Ask a Neurologist. Get Answers to Your Neurology Questions.
How long has this been going on?
how many times per day, on average
is it 2 or 3 every day?
2 or 3 times a day
how long does the sensation last?
less than a second
are you in generally good health otherwise?
This is what we call occipital neuralgia. Most of the feeling in the back and top of the head is transmitted to the brain by the two greater occipital nerves. There is one nerve on each side of the head. Emerging from between bones of the spine in the upper neck, the two occipital nerves make their way through muscles at the back of the head and into the scalp. They sometimes reach nearly as far forward as the forehead,
Irritation of one these nerves anywhere along their course can cause a shooting, zapping, electric, or tingling pain.
In some patients the scalp becomes extremely sensitive to even the lightest touch, making washing the hair or lying on a pillow nearly impossible. In other patients there may be numbness in the affected area. The region where the nerves enter the scalp may be extremely tender. Do you have any of these features?
In difficult cases, we sometimes do what is called an occipital nerve block. An occipital nerve block is an injection of a steroid or other medication around the greater and lesser occipital nerves that are located on the back of the head just above the neck area. This usually calms the nerves. If this doesn't sound like something you would be interested in, there are medications that can be tried.
Could this escalate to a situation that could cause incapacitation if left un-treated?
Not at all. It is a local nerve problem. Something is irritating it. When that irritant goes away the problem should slowly resolve.
It's possible you have arthritis in the cervical (neck) spine and this is causing crowding of the nerves as they exit the spinal cord and emerge under the skull. This does not tend to get better but can improve some with physical therapy. You would need to see your doc for an exam, an x-ray of the spine and a referral to PT.

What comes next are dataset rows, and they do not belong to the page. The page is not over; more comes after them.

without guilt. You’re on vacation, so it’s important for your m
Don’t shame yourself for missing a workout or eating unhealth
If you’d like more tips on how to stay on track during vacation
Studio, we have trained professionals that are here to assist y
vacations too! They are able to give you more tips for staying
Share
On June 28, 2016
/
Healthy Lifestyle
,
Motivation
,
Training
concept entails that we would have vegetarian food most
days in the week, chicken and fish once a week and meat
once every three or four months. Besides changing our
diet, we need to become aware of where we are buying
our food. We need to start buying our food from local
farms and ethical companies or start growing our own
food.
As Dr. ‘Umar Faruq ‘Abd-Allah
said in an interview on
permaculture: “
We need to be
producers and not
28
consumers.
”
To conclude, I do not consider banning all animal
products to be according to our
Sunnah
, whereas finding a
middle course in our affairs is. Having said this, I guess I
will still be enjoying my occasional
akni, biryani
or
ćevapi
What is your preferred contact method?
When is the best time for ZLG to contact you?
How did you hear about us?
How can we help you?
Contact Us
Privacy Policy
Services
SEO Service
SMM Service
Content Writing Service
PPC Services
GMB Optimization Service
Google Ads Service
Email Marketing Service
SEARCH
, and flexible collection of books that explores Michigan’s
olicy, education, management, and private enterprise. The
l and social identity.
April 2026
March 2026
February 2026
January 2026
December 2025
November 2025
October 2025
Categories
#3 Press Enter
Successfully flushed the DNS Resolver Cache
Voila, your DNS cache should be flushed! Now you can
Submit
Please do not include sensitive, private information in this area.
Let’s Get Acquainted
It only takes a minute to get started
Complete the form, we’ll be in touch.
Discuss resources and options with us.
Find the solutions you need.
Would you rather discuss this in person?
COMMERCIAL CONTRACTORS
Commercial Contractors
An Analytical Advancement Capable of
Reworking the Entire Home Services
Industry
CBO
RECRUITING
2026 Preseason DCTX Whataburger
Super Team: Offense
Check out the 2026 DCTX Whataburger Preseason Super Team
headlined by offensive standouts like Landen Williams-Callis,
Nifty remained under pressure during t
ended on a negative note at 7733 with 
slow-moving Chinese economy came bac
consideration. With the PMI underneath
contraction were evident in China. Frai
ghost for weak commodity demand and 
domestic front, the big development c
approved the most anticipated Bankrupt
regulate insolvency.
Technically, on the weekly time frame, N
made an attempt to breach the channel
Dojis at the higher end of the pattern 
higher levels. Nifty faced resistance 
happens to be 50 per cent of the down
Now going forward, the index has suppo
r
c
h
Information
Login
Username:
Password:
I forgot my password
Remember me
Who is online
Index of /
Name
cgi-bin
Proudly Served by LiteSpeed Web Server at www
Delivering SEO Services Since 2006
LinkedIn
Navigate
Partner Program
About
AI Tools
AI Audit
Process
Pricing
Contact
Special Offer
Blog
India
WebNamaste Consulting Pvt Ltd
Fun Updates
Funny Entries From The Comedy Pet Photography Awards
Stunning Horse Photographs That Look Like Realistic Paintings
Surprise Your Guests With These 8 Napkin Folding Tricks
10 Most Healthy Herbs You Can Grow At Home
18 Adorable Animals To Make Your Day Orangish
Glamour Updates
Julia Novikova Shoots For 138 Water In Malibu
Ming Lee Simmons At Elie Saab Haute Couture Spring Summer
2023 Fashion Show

An MRI would probably not be necessary but would provide even more information.
There is no pain at all, but a slight crunchy noise ( sensation ) if I roll my head from side to side
That's usually from arthritis in the joints and possible scar tissue in some of the ligaments holding the bones together. This is a very common finding over 40 and usually is more of an annoyance than anything else.
Thanks. That all makes sense. I will book in for an Xray.